Between Vista constantly chomping at the hard drive because it needs more ram and Symantec spinning around looking for viruses, this thing crawls. Boot up time for the laptop is around 4-5 minutes. It’s actually quite frustrating, I turn on the laptop and go get some coffee or something. Maybe when I get back Symantec will decide it’s my turn and let me use my machine.
So, needless to say I have been looking at upgrading my hard drive. I don’t care much about battery power, I always run plugged in. I just care about mobility and performance. Up on the Dell site, I ran across these… Amazing, 64GB SATA solid state hard drives (SSD). How did I miss these coming out?
A quick education here, current hard drives are lot like old vinyl albums, a platter spins around and a head comes down to read it. There are generally multiple platters in the hard drive with multiple heads. So if you want something off of platter 4 the drive has to spin up and place the head in the right place to read the data. The process is pretty slow, relatively speaking. RAM (your computer’s memory) on the other hand has no moving parts. If you want to read the data at position 1000 you go there and read it. No spinning platters and no heads going up and down.
I did some quick research and it looks like the Dell hard drive is made by Samsung. You can buy them retail for between $700-$1,900. The wide price range says a lot about the availability of these drives (very low).

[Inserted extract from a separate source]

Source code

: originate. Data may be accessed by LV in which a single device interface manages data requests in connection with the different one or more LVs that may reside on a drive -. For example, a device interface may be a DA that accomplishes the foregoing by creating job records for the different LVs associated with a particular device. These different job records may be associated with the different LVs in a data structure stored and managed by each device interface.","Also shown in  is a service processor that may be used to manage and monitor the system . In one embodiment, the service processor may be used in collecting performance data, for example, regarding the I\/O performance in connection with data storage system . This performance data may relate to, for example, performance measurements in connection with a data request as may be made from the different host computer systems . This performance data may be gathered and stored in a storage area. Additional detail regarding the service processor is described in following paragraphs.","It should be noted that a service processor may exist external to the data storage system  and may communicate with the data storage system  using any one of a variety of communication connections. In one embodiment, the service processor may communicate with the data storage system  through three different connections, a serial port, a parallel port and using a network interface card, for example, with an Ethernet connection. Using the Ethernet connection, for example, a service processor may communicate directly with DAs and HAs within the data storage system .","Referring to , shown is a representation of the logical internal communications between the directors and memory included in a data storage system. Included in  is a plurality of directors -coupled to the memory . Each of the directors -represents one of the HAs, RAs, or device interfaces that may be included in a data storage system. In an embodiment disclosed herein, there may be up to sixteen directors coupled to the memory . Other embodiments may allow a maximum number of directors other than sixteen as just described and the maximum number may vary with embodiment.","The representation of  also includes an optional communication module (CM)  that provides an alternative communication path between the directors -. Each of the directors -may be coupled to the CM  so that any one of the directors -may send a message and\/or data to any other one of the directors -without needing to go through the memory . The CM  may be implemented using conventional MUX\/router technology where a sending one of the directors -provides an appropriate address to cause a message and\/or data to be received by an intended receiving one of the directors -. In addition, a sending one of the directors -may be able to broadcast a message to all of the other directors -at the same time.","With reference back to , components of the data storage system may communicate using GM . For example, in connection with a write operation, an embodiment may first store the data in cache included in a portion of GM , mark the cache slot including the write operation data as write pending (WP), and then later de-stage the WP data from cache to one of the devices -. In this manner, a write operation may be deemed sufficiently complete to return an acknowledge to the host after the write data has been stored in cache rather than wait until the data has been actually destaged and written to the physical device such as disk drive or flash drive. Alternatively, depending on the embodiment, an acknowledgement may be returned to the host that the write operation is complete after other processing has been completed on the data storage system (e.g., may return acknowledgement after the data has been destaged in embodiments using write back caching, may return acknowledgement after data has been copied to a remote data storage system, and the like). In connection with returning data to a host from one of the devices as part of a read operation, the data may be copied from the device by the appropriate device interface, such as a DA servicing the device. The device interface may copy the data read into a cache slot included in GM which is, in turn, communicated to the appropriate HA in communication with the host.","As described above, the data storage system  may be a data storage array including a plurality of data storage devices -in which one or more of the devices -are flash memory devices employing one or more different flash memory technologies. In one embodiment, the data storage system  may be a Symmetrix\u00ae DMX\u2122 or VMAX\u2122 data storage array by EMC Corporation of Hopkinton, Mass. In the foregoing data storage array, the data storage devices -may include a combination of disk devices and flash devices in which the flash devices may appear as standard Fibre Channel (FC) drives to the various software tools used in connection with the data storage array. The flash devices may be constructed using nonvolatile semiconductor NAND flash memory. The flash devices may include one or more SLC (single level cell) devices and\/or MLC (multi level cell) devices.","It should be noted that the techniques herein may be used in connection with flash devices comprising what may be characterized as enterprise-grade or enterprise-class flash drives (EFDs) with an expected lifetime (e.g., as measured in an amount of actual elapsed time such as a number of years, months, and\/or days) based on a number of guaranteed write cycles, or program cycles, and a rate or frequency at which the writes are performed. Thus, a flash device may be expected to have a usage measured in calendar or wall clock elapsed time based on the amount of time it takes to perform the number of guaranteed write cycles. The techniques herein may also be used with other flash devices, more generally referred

The speed looks amazing but not incredible. It can transfer something around 100 Megabytes a second. By way of comparison, a 10,000 RPM Cheetah runs in the 78 Megabytes a second range and my lowly laptop drive has a sustained transfer of 44 megabytes per second. On top of the speed question, the power consumption and heat generation of these drives is much lower than traditional drives. Basically there are no moving parts so it takes considerably less power.
I was not sure why the SSD was not able maintain a 300 MBS transfer rate, it seems that it should be able to max the SATA transfer rate out and keep it that way. So I brought this drive up to my brother (he is an electrical engineer) over the weekend and told me about the dark side of solid state drives.
Under the cover, solid state drives use NAND Flash Memory. Seeing my blank stare, my brother explained it for me in simple terms. They wear out. Each bit on a NAND drive can only be rewritten between 1-5 million times, then it dies. While this may sound like a lot, it’s not. Watch your hard drive light some time. It runs a lot when your not looking. The windows page-file is constantly rewritten. He told me that there were people that tried to put their swap files onto small SSDs and wore the device out in under 24 hours. SSDs not really designed for that kind of work so they burn out in 250,000 - 1 million writes.
There is a technology that helps to mitigate this problem, it’s called wear leveling and it does help considerably, although opinions differ. According to some sites, write endurance is a non-issue, according to others it really limits what you should use these drives for. The real key is how much of the drive you are using. If you have a 2 gig drive filled to capacity and rewrite it many times then you hit failure very quickly. If you have a 32 gig drive with 2 gigs of data that you rewrite a lot you it will take much longer to hit failure.
In my final analysis, I would love to plug one of these into my laptop and test it out. I bet my waiting on the laptop days would be over. I don’t think that I would have a problem with write endurance. But at a grand apiece, I think I will wait a little longer before risking this. I have dreams of a database server running on an SSD array. Talk about lighting fast, that would be awesome.